Assignment
Quote the records beneath, complete and exact. Leave out images.
□ □ □ □ □ □ □
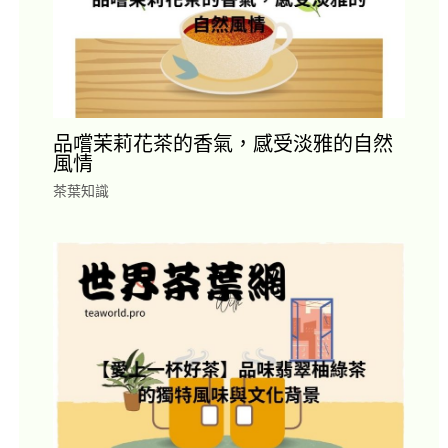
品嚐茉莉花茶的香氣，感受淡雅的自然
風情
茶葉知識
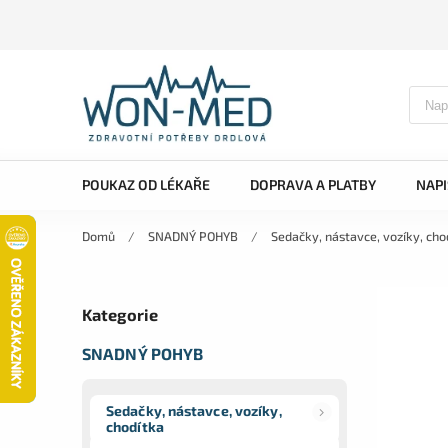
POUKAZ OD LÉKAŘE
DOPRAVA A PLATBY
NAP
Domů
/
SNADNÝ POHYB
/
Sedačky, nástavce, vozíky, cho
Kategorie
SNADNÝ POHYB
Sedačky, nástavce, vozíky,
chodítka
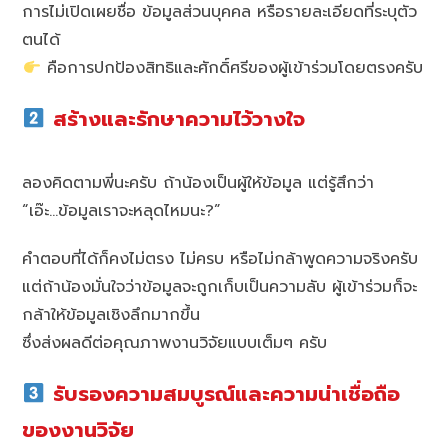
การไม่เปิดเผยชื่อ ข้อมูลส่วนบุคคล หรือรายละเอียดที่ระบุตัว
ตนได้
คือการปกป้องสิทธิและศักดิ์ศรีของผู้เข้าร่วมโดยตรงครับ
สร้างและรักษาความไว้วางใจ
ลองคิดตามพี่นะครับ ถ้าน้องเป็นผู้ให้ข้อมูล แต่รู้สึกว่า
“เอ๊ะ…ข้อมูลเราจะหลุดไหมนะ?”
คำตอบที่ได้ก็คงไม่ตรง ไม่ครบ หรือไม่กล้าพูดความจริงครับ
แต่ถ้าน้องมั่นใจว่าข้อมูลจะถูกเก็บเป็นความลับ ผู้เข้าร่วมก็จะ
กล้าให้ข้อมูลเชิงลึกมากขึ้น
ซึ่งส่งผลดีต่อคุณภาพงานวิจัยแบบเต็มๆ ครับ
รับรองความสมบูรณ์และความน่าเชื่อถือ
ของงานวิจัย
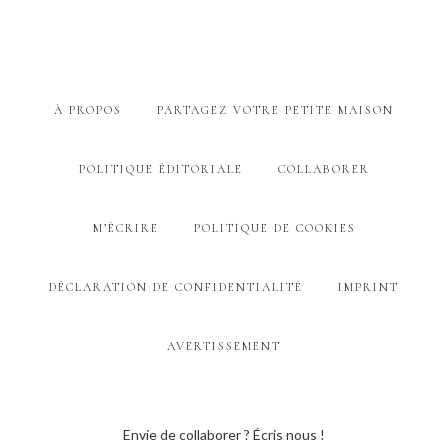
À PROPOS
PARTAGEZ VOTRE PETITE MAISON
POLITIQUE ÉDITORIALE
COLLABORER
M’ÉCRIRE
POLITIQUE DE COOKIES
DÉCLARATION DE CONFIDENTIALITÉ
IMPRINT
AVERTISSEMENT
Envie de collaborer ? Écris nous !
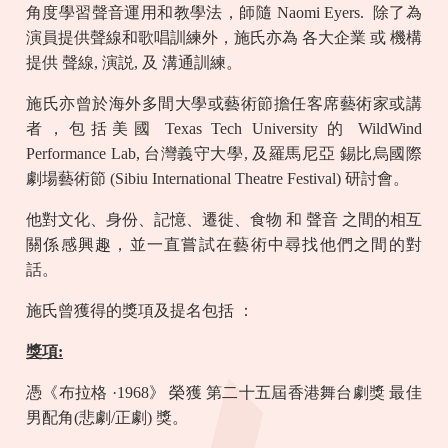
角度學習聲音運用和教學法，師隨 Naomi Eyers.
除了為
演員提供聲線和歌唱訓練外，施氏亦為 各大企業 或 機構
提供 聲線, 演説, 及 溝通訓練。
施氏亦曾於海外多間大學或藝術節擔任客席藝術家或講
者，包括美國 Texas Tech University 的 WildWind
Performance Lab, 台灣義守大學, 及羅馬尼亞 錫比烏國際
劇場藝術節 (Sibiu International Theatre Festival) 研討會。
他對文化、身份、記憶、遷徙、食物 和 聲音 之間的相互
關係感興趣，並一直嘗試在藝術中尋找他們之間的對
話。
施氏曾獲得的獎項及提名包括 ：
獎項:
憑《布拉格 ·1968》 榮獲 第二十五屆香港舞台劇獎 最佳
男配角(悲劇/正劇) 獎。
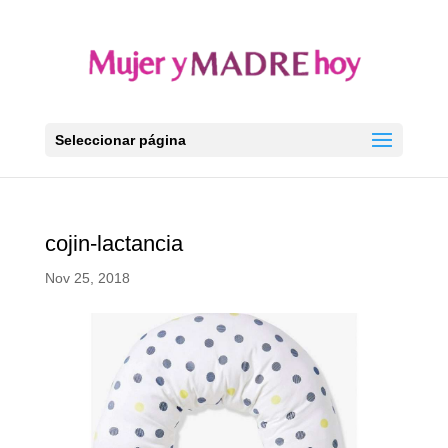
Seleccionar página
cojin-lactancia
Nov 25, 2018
□ □ □ □ □ □ □
Completed exercise
品嚐茉莉花茶的香氣，感受淡雅的自然
風情
茶葉知識
POUKAZ OD LÉKAŘE
DOPRAVA A PLATBY
NAP
Domů
/
SNADNÝ POHYB
/
Sedačky, nástavce, vozíky, cho
Kategorie
SNADNÝ POHYB
Sedačky, nástavce, vozíky,
chodítka
การไม่เปิดเผยชื่อ ข้อมูลส่วนบุคคล หรือรายละเอียดที่ระบุตัว
ตนได้
คือการปกป้องสิทธิและศักดิ์ศรีของผู้เข้าร่วมโดยตรงครับ
สร้างและรักษาความไว้วางใจ
ลองคิดตามพี่นะครับ ถ้าน้องเป็นผู้ให้ข้อมูล แต่รู้สึกว่า
“เอ๊ะ…ข้อมูลเราจะหลุดไหมนะ?”
คำตอบที่ได้ก็คงไม่ตรง ไม่ครบ หรือไม่กล้าพูดความจริงครับ
แต่ถ้าน้องมั่นใจว่าข้อมูลจะถูกเก็บเป็นความลับ ผู้เข้าร่วมก็จะ
กล้าให้ข้อมูลเชิงลึกมากขึ้น
ซึ่งส่งผลดีต่อคุณภาพงานวิจัยแบบเต็มๆ ครับ
รับรองความสมบูรณ์และความน่าเชื่อถือ
ของงานวิจัย
À PROPOS
PARTAGEZ VOTRE PETITE MAISON
POLITIQUE ÉDITORIALE
COLLABORER
M’ÉCRIRE
POLITIQUE DE COOKIES
DÉCLARATION DE CONFIDENTIALITÉ
IMPRINT
AVERTISSEMENT
Envie de collaborer ? Écris nous !
角度學習聲音運用和教學法，師隨 Naomi Eyers.
除了為
演員提供聲線和歌唱訓練外，施氏亦為 各大企業 或 機構
提供 聲線, 演説, 及 溝通訓練。
施氏亦曾於海外多間大學或藝術節擔任客席藝術家或講
者，包括美國 Texas Tech University 的 WildWind
Performance Lab, 台灣義守大學, 及羅馬尼亞 錫比烏國際
劇場藝術節 (Sibiu International Theatre Festival) 研討會。
他對文化、身份、記憶、遷徙、食物 和 聲音 之間的相互
關係感興趣，並一直嘗試在藝術中尋找他們之間的對
話。
施氏曾獲得的獎項及提名包括 ：
獎項:
憑《布拉格 ·1968》 榮獲 第二十五屆香港舞台劇獎 最佳
男配角(悲劇/正劇) 獎。
Seleccionar página
cojin-lactancia
Nov 25, 2018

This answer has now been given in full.